*Task objective*
Your task is to repeat the entries below exactly and to leave their images out.

*** Block opens ***

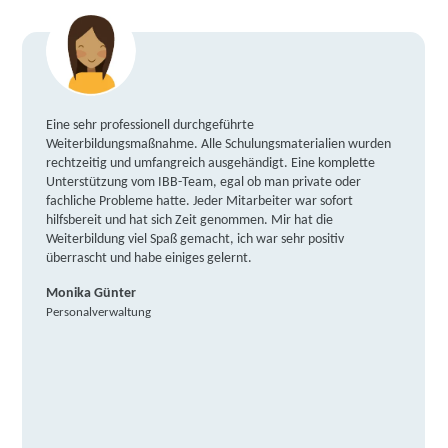
Eine sehr professionell durchgeführte
Weiterbildungsmaßnahme. Alle Schulungsmaterialien wurden
rechtzeitig und umfangreich ausgehändigt. Eine komplette
Unterstützung vom IBB-Team, egal ob man private oder
fachliche Probleme hatte. Jeder Mitarbeiter war sofort
hilfsbereit und hat sich Zeit genommen. Mir hat die
Weiterbildung viel Spaß gemacht, ich war sehr positiv
überrascht und habe einiges gelernt.
Monika Günter
Personalverwaltung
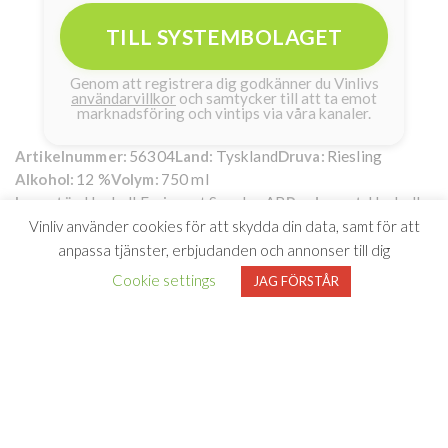
TILL SYSTEMBOLAGET
Genom att registrera dig godkänner du Vinlivs
användarvillkor
och samtycker till att ta emot
marknadsföring och vintips via våra kanaler.
56304
Tyskland
Riesling
Artikelnummer:
Land:
Druva:
12 %
750 ml
Alkohol:
Volym:
Henkell Freixenet Sweden AB
Henkell
Importör:
Producent:
Vinliv använder cookies för att skydda din data, samt för att
Tareq Taylor Riesling
139kr
anpassa tjänster, erbjudanden och annonser till dig
Härligt vitt på Riesling
Cookie settings
JAG FÖRSTÅR
från Tareq Taylor
Kocken, krögaren och kokboksförfattaren Tareq Taylor
är ett kärt namn hos det svenska folket.
Under de
senaste åren har han synts flitigt i tv-rutan och
inspirerat med sin livsresa och
passionerade kärlek till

*** Block closes ***

*Result of the exercise*
Eine sehr professionell durchgeführte
Weiterbildungsmaßnahme. Alle Schulungsmaterialien wurden
rechtzeitig und umfangreich ausgehändigt. Eine komplette
Unterstützung vom IBB-Team, egal ob man private oder
fachliche Probleme hatte. Jeder Mitarbeiter war sofort
hilfsbereit und hat sich Zeit genommen. Mir hat die
Weiterbildung viel Spaß gemacht, ich war sehr positiv
überrascht und habe einiges gelernt.
Monika Günter
Personalverwaltung
TILL SYSTEMBOLAGET
Genom att registrera dig godkänner du Vinlivs
användarvillkor
och samtycker till att ta emot
marknadsföring och vintips via våra kanaler.
56304
Tyskland
Riesling
Artikelnummer:
Land:
Druva:
12 %
750 ml
Alkohol:
Volym:
Henkell Freixenet Sweden AB
Henkell
Importör:
Producent:
Vinliv använder cookies för att skydda din data, samt för att
Tareq Taylor Riesling
139kr
anpassa tjänster, erbjudanden och annonser till dig
Härligt vitt på Riesling
Cookie settings
JAG FÖRSTÅR
från Tareq Taylor
Kocken, krögaren och kokboksförfattaren Tareq Taylor
är ett kärt namn hos det svenska folket.
Under de
senaste åren har han synts flitigt i tv-rutan och
inspirerat med sin livsresa och
passionerade kärlek till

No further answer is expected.